When the lovely Katya from ‘Into the quick sands we go’ got in touch about writing a guest post from Writing from the Tub, I was so excited to see what she came up with. If you haven’t read her brilliant blog about writing, life and motivation then you’re seriously missing out, so make sure you head over to read her latest post. You’ll thank me, I promise. If you prefer your blog updates via the medium of Facebook, here you go.
Today’s fantastic post talks about how writing fits into the reality of life and that reaching your destination isn’t always smooth sailing. It’s something so many of us can relate to, so if you’re looking for a virtual kick up the rump to nail your writing goals this year, read on…
When I was 19, I had it all figured out. I would move to England to study business at university, but I had a secret plan – I would write novels, and achieve literary self-sufficiency by the time graduation rolls around. I was sure I would be the next Hannah Moskowitz. After all, look at the stuff that got published! I’d be Queen of the Pen in no time.
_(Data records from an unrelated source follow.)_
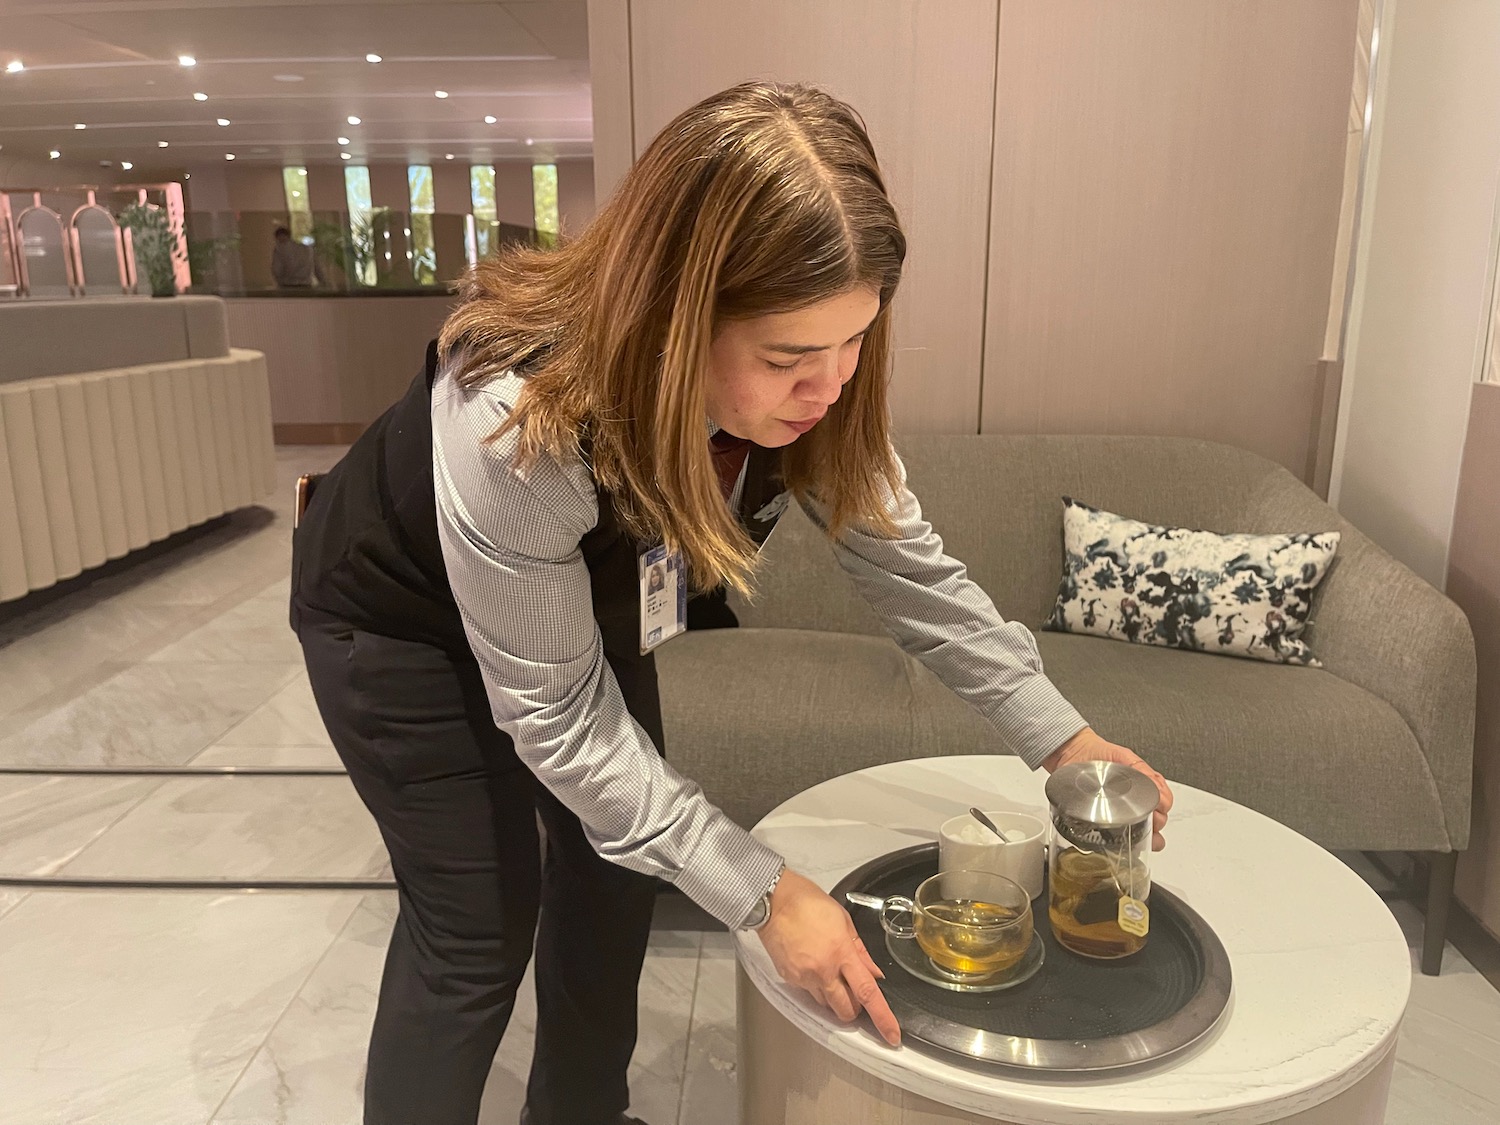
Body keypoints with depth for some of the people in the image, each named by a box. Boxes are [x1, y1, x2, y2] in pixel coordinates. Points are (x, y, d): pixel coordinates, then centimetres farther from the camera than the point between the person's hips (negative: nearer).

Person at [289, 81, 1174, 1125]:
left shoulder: (801, 389, -24)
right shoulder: (517, 422, -41)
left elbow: (909, 565, -11)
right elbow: (559, 722, -31)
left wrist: (1060, 735, -14)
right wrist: (766, 892, -31)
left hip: (589, 595, 6)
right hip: (403, 618, -5)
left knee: (618, 865, 11)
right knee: (478, 930, -3)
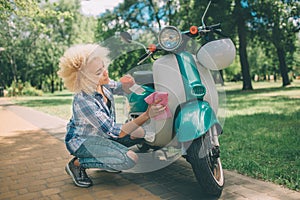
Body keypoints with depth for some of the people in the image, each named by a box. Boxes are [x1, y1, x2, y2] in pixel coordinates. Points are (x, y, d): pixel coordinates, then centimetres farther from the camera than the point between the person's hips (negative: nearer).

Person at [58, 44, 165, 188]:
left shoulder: (102, 83, -13)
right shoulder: (83, 101, -34)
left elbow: (124, 90, 9)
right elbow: (115, 132, -32)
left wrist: (127, 84, -17)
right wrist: (147, 115, -39)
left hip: (101, 133, 8)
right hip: (82, 140, -8)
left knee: (139, 133, -6)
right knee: (130, 159, -25)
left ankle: (104, 156, 9)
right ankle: (77, 164, -8)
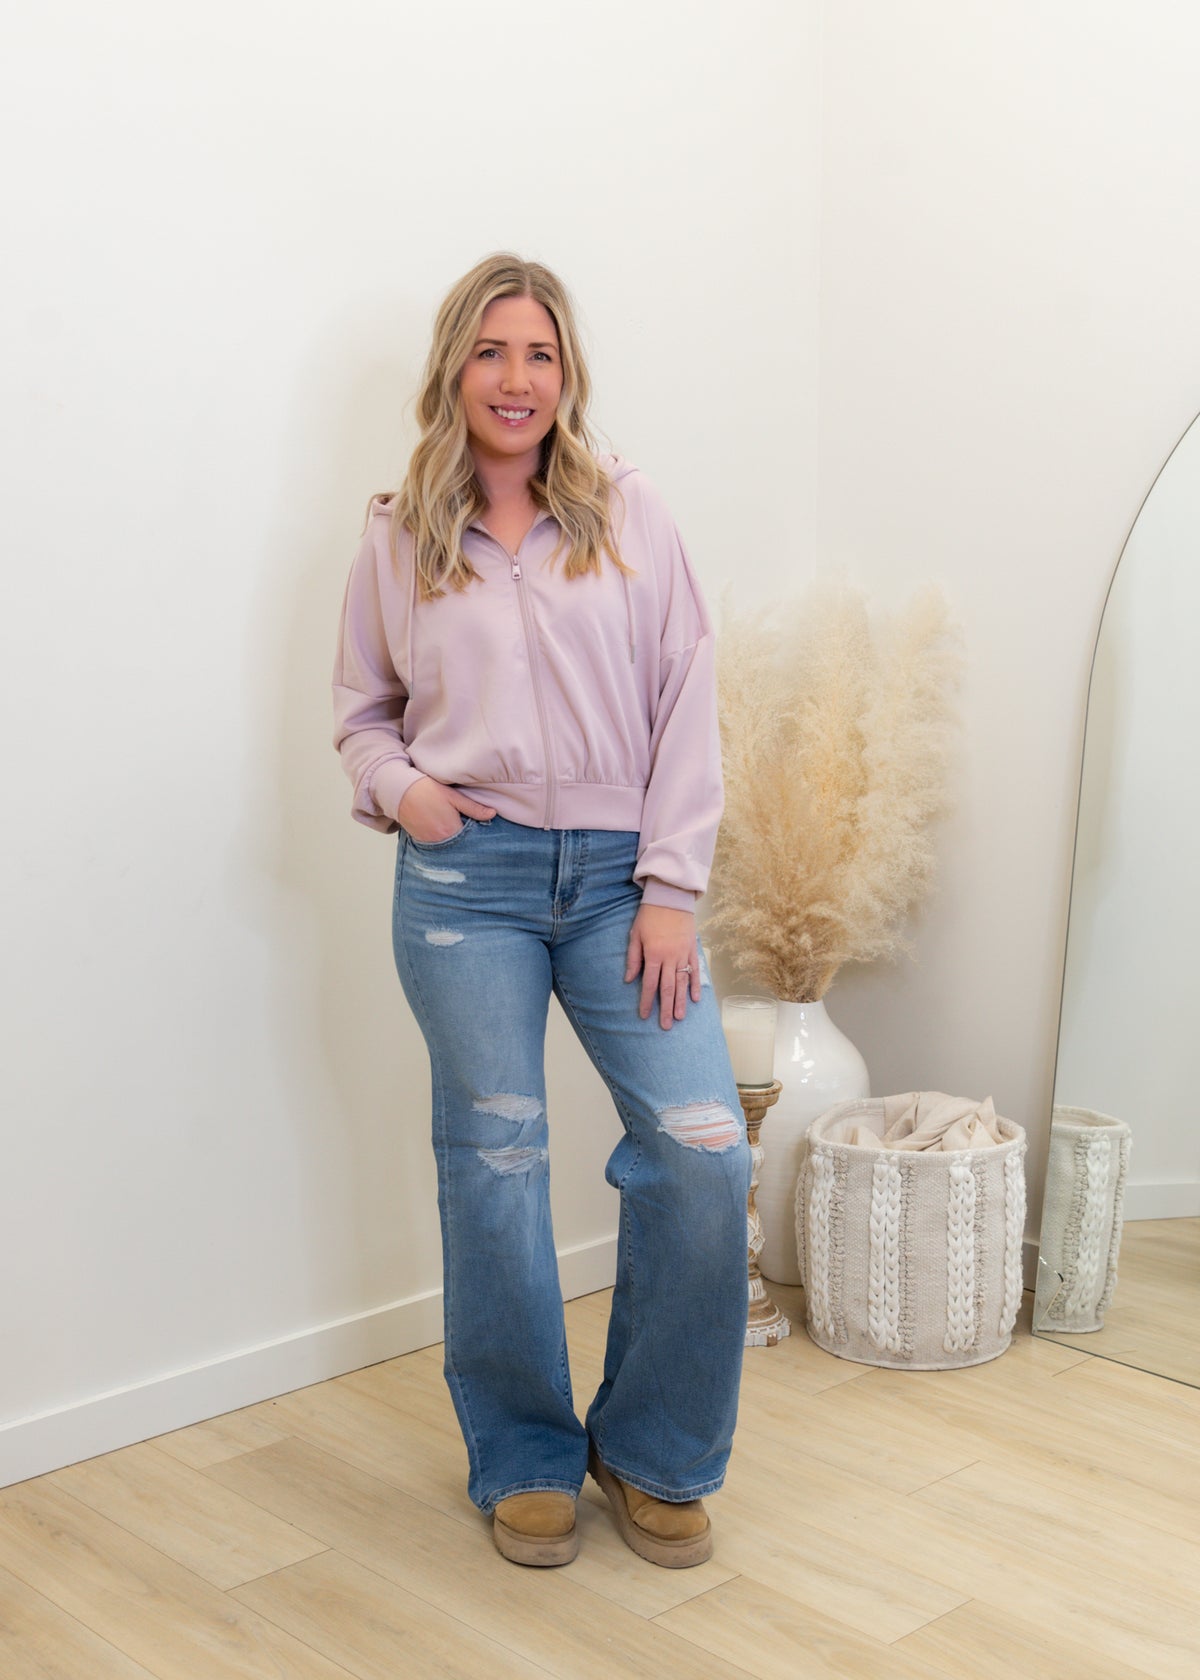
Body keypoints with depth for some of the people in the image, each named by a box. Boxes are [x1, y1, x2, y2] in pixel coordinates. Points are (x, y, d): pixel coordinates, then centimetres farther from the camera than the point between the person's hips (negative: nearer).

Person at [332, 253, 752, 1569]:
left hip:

19-year-old me had a lot of opinions. She was also not shy to make them known on the Internet.
Unfortunately, life throws curveballs at you all the time, and the more fixed you are on one vision, the later you notice it. Sometimes, you might not even see it before it smacks you in the face.
I wrote a novel. I tried to edit it and failed. I wrote another and failed to edit it, too. I wrote a third. I got depressed. I got blocked. Nothing I put down on the page felt right. Before I knew it, I was in the final year of a degree I hated, and with job prospects bleaker than the world of Mistborn. I howled and raged, and cried in various professors’ offices (sorry, guys!) Nothing could make it better – I could not go back to my writing. I felt like my life was over.
Then, once I exhausted myself howling, and raging, and crying, the school counsellor said something to me, something that stuck with me to this day:
“Perhaps it would be helpful for you to think of it as going towards writing, rather than back to it.”
I nodded and sniffed and wiped my eyes. But it took another year, a crush, half a dozen lost friendships, and a broken heart for me to figure out the meaning of her words. Being static is simply not in our nature – people change. I might have loved my younger self for her confidence and her productivity, but the truth of the matter is that she grew up and had to find new ways to approach her writing.
Here’s the hard truth I had to get used to: We all have a dream, and for most of us, the route to that dream will not be straightforward. There’s no way to know what comes around the bend. You could be heading to a golden meadow. You could be walking into a pack of wolves. Maybe you’ll have to revise your dream. Maybe your dream won’t look anything like you imagined it. Maybe it would, but you’d find you only liked it in theory, not in practice.
The only thing I could “do” about all this (and even there, it’s doubtful to what extent this is a conscious decision) is make up my own mind about how I’d act. Would I keep on weeping? Would I enjoy the scenery (and the endorphins, because: a pack of wolves)? Would I complain to everyone who listens?
Would I keep on walking?
I’ve no idea where you are right now, or what your dream looks like. But here’s what I’ve done, and plan to keep on doing, in order to stay sane:
– Kick ass in everything I do. There’s no “day job”, or “real job”. There’s no occupation that’s “higher” than another. I put the same effort into my academic work as I do in my writing. I’m passionate about both. I’m professional in both. And I allow myself to make mistakes and learn.
– I’m enjoying editing. It’s easier when you accept you have to make changes, and that you’re allowed to make mistakes.
– I do things other than writing. It has made for a vastly better social life.
– I help others. I’m not hogging my own time, and I genuinely like seeing others make progress. Comparing yourself to another person is kryptonite – as any book on writing will tell you. Genuinely wishing someone well is an antidote.
– I experiment with form and genre. For example, a friend of mine and I exchange postcards with short stories written on the back. I’m also drawing again. I write essays. I volunteer to guest post more. 😉 There’s a whole world out there other than novels.
– And I embrace calling myself a writer. Because, really – if not me, then who else?
Most of all, I arm myself with patience. And a kickass pair of walking boots.